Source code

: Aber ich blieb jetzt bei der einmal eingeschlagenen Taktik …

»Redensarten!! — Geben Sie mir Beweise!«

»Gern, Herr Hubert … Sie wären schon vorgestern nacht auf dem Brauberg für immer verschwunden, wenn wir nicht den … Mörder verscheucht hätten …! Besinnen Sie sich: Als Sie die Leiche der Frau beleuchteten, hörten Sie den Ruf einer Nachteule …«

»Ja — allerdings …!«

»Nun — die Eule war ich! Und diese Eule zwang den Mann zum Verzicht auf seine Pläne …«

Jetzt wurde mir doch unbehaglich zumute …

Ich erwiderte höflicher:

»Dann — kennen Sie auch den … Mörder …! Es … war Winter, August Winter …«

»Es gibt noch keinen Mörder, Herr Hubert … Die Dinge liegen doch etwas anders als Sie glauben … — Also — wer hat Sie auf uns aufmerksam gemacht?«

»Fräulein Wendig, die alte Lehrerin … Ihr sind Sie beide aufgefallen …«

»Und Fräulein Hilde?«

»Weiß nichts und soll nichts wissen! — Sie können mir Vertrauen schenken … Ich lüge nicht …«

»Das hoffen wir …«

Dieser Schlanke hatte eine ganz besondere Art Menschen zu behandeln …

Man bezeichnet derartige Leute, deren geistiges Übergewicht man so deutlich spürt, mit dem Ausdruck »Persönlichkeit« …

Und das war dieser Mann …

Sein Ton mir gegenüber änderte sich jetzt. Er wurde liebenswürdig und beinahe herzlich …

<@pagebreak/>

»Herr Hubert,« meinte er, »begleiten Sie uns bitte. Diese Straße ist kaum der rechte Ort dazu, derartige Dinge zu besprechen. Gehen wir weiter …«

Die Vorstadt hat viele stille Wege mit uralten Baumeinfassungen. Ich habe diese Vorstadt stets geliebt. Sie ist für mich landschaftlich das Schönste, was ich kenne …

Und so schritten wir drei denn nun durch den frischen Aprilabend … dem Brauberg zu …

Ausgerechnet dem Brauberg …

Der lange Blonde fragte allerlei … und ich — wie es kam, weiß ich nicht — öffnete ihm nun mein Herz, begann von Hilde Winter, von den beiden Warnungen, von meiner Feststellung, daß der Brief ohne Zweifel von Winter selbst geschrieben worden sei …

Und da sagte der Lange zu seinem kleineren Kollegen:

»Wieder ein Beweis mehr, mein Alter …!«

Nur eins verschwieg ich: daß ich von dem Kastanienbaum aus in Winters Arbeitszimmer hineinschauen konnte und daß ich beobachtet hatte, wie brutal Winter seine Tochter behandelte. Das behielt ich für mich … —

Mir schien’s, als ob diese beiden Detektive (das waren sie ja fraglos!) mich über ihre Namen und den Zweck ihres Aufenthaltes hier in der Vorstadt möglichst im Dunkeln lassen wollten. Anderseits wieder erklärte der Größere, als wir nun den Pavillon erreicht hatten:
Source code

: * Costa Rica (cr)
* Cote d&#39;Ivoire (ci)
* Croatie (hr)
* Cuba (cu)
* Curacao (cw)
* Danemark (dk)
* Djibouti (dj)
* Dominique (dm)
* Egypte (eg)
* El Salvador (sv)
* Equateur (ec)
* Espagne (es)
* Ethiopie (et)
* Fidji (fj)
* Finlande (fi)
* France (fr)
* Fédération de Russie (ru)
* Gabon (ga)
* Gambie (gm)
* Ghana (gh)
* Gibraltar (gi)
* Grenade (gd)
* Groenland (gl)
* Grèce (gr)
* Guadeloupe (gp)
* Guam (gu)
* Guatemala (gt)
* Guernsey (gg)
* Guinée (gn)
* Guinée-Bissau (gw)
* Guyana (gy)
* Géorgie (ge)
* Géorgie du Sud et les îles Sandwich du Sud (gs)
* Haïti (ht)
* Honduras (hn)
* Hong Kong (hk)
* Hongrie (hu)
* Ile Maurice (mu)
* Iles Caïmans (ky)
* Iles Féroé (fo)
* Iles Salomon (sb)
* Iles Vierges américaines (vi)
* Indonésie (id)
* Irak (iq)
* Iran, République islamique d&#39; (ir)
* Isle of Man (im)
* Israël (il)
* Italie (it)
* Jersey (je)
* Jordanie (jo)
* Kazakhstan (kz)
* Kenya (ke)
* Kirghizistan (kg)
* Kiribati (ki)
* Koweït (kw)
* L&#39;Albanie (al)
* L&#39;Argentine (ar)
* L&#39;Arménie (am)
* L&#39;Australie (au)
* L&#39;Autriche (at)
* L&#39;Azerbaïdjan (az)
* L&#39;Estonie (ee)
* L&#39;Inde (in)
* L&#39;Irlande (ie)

○ ○ ○

Rewrite the rows above so that every "Brauberg" becomes "Galgenberg", keeping everything else the same.

# Result
Source code

: Aber ich blieb jetzt bei der einmal eingeschlagenen Taktik …

»Redensarten!! — Geben Sie mir Beweise!«

»Gern, Herr Hubert … Sie wären schon vorgestern nacht auf dem Galgenberg für immer verschwunden, wenn wir nicht den … Mörder verscheucht hätten …! Besinnen Sie sich: Als Sie die Leiche der Frau beleuchteten, hörten Sie den Ruf einer Nachteule …«

»Ja — allerdings …!«

»Nun — die Eule war ich! Und diese Eule zwang den Mann zum Verzicht auf seine Pläne …«

Jetzt wurde mir doch unbehaglich zumute …

Ich erwiderte höflicher:

»Dann — kennen Sie auch den … Mörder …! Es … war Winter, August Winter …«

»Es gibt noch keinen Mörder, Herr Hubert … Die Dinge liegen doch etwas anders als Sie glauben … — Also — wer hat Sie auf uns aufmerksam gemacht?«

»Fräulein Wendig, die alte Lehrerin … Ihr sind Sie beide aufgefallen …«

»Und Fräulein Hilde?«

»Weiß nichts und soll nichts wissen! — Sie können mir Vertrauen schenken … Ich lüge nicht …«

»Das hoffen wir …«

Dieser Schlanke hatte eine ganz besondere Art Menschen zu behandeln …

Man bezeichnet derartige Leute, deren geistiges Übergewicht man so deutlich spürt, mit dem Ausdruck »Persönlichkeit« …

Und das war dieser Mann …

Sein Ton mir gegenüber änderte sich jetzt. Er wurde liebenswürdig und beinahe herzlich …

<@pagebreak/>

»Herr Hubert,« meinte er, »begleiten Sie uns bitte. Diese Straße ist kaum der rechte Ort dazu, derartige Dinge zu besprechen. Gehen wir weiter …«

Die Vorstadt hat viele stille Wege mit uralten Baumeinfassungen. Ich habe diese Vorstadt stets geliebt. Sie ist für mich landschaftlich das Schönste, was ich kenne …

Und so schritten wir drei denn nun durch den frischen Aprilabend … dem Galgenberg zu …

Ausgerechnet dem Galgenberg …

Der lange Blonde fragte allerlei … und ich — wie es kam, weiß ich nicht — öffnete ihm nun mein Herz, begann von Hilde Winter, von den beiden Warnungen, von meiner Feststellung, daß der Brief ohne Zweifel von Winter selbst geschrieben worden sei …

Und da sagte der Lange zu seinem kleineren Kollegen:

»Wieder ein Beweis mehr, mein Alter …!«

Nur eins verschwieg ich: daß ich von dem Kastanienbaum aus in Winters Arbeitszimmer hineinschauen konnte und daß ich beobachtet hatte, wie brutal Winter seine Tochter behandelte. Das behielt ich für mich … —

Mir schien’s, als ob diese beiden Detektive (das waren sie ja fraglos!) mich über ihre Namen und den Zweck ihres Aufenthaltes hier in der Vorstadt möglichst im Dunkeln lassen wollten. Anderseits wieder erklärte der Größere, als wir nun den Pavillon erreicht hatten:
Source code

: * Costa Rica (cr)
* Cote d&#39;Ivoire (ci)
* Croatie (hr)
* Cuba (cu)
* Curacao (cw)
* Danemark (dk)
* Djibouti (dj)
* Dominique (dm)
* Egypte (eg)
* El Salvador (sv)
* Equateur (ec)
* Espagne (es)
* Ethiopie (et)
* Fidji (fj)
* Finlande (fi)
* France (fr)
* Fédération de Russie (ru)
* Gabon (ga)
* Gambie (gm)
* Ghana (gh)
* Gibraltar (gi)
* Grenade (gd)
* Groenland (gl)
* Grèce (gr)
* Guadeloupe (gp)
* Guam (gu)
* Guatemala (gt)
* Guernsey (gg)
* Guinée (gn)
* Guinée-Bissau (gw)
* Guyana (gy)
* Géorgie (ge)
* Géorgie du Sud et les îles Sandwich du Sud (gs)
* Haïti (ht)
* Honduras (hn)
* Hong Kong (hk)
* Hongrie (hu)
* Ile Maurice (mu)
* Iles Caïmans (ky)
* Iles Féroé (fo)
* Iles Salomon (sb)
* Iles Vierges américaines (vi)
* Indonésie (id)
* Irak (iq)
* Iran, République islamique d&#39; (ir)
* Isle of Man (im)
* Israël (il)
* Italie (it)
* Jersey (je)
* Jordanie (jo)
* Kazakhstan (kz)
* Kenya (ke)
* Kirghizistan (kg)
* Kiribati (ki)
* Koweït (kw)
* L&#39;Albanie (al)
* L&#39;Argentine (ar)
* L&#39;Arménie (am)
* L&#39;Australie (au)
* L&#39;Autriche (at)
* L&#39;Azerbaïdjan (az)
* L&#39;Estonie (ee)
* L&#39;Inde (in)
* L&#39;Irlande (ie)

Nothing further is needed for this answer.